The thing is, this thing is happening. Instead of going ape with lawsuits, why not try something else, oh Indiana and Oklahoma? Why not let your people get their pap smears and appendixes out and basal cell carcinomas removed and hearts restarted and go fight for something else?

Like babies. You all love babies. Why not go invent an imitation uterus so you can raise unwanted fetuses in the privacy of your living rooms? Like sea horses in an aquarium? When they're ready, you can take them out and give them away.

Or really get Jesus into your schools by making sure every poor person is cared for.

Or create jobs by hiring anyone at all to do anything.

Or spend some time with an excel sheet and let the government know how they can spend less money on defense.

Go do something. Anything. Instead of throwing sand in the gears. In the end, do you really want to be known as the sandman?


Monday, December 02, 2013

Unsubscribe in 2014

I just spent an hour deleting crap-strewn emails in my inbox...because I hadn't been at my email, cleaning away, for the past six days...Thanksgiving and all.

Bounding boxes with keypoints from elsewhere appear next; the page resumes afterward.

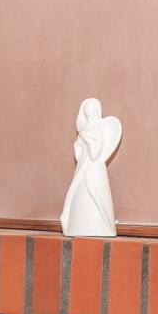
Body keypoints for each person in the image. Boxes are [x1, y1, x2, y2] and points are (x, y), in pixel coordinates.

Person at [60, 98, 120, 237]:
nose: (88, 108)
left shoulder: (98, 129)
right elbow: (78, 155)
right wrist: (77, 144)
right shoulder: (82, 129)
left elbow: (95, 154)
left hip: (93, 170)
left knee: (95, 193)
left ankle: (102, 226)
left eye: (91, 106)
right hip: (82, 169)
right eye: (85, 107)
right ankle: (77, 226)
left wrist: (85, 138)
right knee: (79, 196)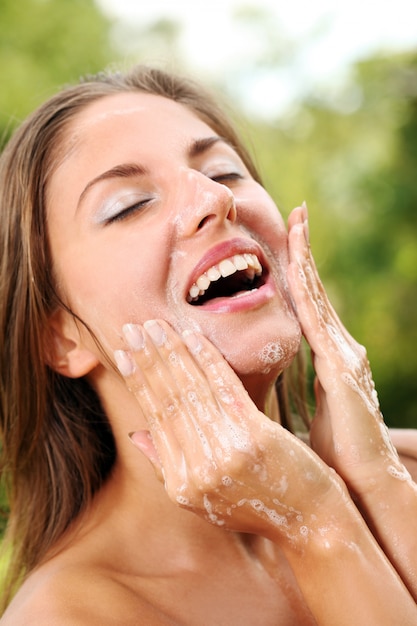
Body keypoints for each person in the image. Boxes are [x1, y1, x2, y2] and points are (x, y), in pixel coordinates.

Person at [0, 65, 416, 625]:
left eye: (223, 170)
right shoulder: (69, 616)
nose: (213, 198)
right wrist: (312, 521)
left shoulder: (403, 466)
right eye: (128, 204)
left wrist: (378, 483)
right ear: (61, 337)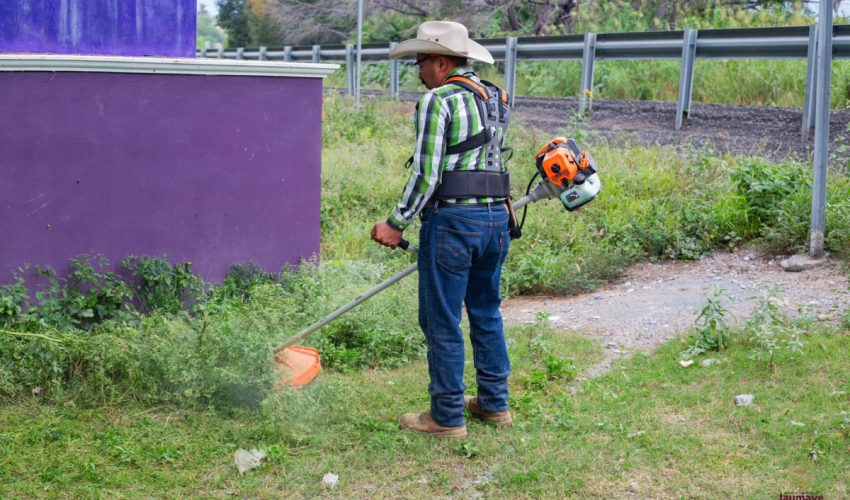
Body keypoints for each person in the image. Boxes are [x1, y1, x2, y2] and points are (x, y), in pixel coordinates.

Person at [371, 20, 514, 439]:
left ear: (439, 60)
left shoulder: (438, 101)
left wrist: (395, 224)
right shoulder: (496, 96)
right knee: (486, 311)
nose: (417, 71)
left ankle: (447, 416)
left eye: (420, 62)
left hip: (453, 223)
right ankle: (493, 405)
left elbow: (427, 174)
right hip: (496, 220)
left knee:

We should not have to do that.

I hate to miss things. And all the garbage I get, I did at some point sign up for it. But now...slowly, I unsubscribe.

I think of all those years I lived before there were these interwebs coming at me. And I got so much more read. So much more written. So much more thought about. So much more time in my body and on the ground. Music. Etc.

Madness: Be gone.

I have to stand up to myself and be okay with missing stuff. Unsubscribing is the only way. My closets are next.